A questão é: E a poesia? Hoje Camilla me disse que tenho poesia na minha prosa. E tudo o que eu aprendi na escola não fez o menor sentido quando ela me disse isso (nem vou me atrever a discursar sobre o que penso da escola, ainda mais neste caos de livros e papeis por todos os lados).[6] Poesia em prosa. Em minha formação em Artes Visuais compreendi minimamente o que é poética, mas.. poesia em prosa.. Por que a poesia me incomoda?
Pensei em fazer um teste. Por isso esta escrita e esta fuga (sabe a teoria do caos?).[7] Sei que tenho um livro de poesia que gosto, mas não sei se pela poesia. Gosto do autor, da capa, do seu trabalho (ele também está como cantor) e da amizade. E gosto de saber que ele não se incomodará com esta minha estranha vontade de escrever sobre algo que não sei. Abramos (Abramos, Abraão) em uma página aleatória do livro: [8]
Ler. Reler. Reler… Bem, contraponto é uma palavra que gosto. Também vejo reticências, que são pontos, e há contrários, dos pontos, nesse.. contraponto. Entende? Olha que confusão mental.[9]
.

#### Linhas extraídas
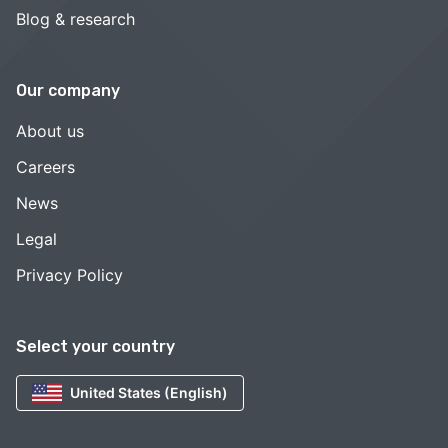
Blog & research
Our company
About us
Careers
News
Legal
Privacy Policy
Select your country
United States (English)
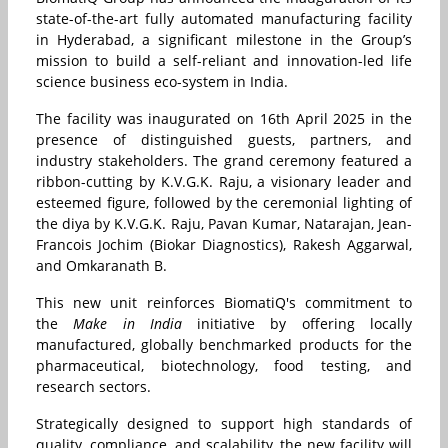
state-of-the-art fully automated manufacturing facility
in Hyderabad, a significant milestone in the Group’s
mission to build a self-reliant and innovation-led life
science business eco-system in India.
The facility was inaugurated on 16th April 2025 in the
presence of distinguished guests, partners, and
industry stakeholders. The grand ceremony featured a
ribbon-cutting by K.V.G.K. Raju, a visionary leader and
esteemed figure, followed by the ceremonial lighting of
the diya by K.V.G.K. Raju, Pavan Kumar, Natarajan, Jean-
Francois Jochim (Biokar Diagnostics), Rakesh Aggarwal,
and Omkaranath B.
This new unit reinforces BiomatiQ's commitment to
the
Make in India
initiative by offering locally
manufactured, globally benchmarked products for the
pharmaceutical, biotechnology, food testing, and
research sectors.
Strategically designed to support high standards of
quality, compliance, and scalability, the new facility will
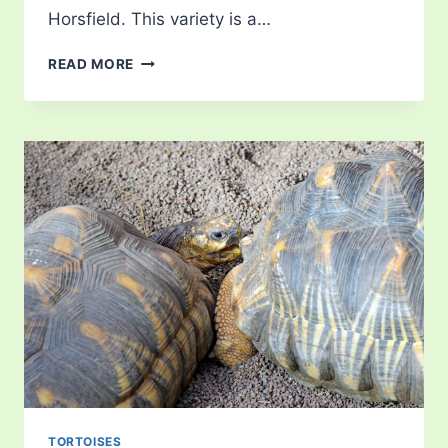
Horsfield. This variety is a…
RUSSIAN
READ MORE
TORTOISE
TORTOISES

#### Instruções das tarefas
1. Resuma em duas frases o texto sobre poesia em prosa.
2. Prossiga o texto sobre poesia em prosa a partir da frase "Olha que confusão mental."

#### Respostas esperadas
1. Quem escreve relata que Camilla viu poesia em sua prosa, comentário que tirou o sentido do que aprendeu na escola e trouxe a pergunta sobre por que a poesia incomoda. Como teste, abre numa página aleatória um livro de poesia de um autor de quem gosta e, depois de ler e reler, detém-se na palavra "contraponto".

2.
Teste 01: da poesia à prosa
Contraponto
… paz mortal, Só. Não há palavra, beijo.
… páginas fáceis de uma novela, nem essas. Ou mais difíceis, destas, imaginando contrários: Outra conversa, no som das gotas de chuva.
Reflexão: Continuamos com contrapontos, com contrastes. Mas eu ainda não consigo. Não vou usar a palavra gosto, porque escrita é escrita, e há mudanças. Mas, não me sinto ainda leitora.
.
Teste 02: das linhas
Contraponto |
… paz mortal, |
Só. |
Não há palavra, |
beijo. |
… páginas fáceis |
de uma novela, |
nem essas. |
Ou mais difíceis, |
destas, |
imaginando |
contrários: |
Outra conversa, |
no som das gotas |
de chuva. |
Reflexão: calafrios. Será que se alguém a declamasse para mim, eu ficaria mais aconchegada?
Reflexão n.2: pânico! Em uma das páginas o autor me diz que se trata de poemas e não de poesia (ah, escola…).
.
Teste 03: pormenores possessivos, tomar para si
Paro, em grande silêncio, diante de linhas que eu sei que existem, que eu sei que estão ali, a dar corpo reto para aquilo que não deveria ser reto. Um contraponto – há curvas nas margens, mas não as percebo, elas se escondem. Nem palavras, nem beijo. Se havia palavras fáceis, eu as perdi. Das palavras difíceis, daquelas que não adentram a garganta, nem conseguem sair dela, sobram apenas os contrários. Paro, novamente, em silêncio, para ouvir a conversa da qual eu faria parte. Sei que falam, mas não me atenho a essa novela, ateria, se não fossem o estrondo das gotas de chuva e das linhas.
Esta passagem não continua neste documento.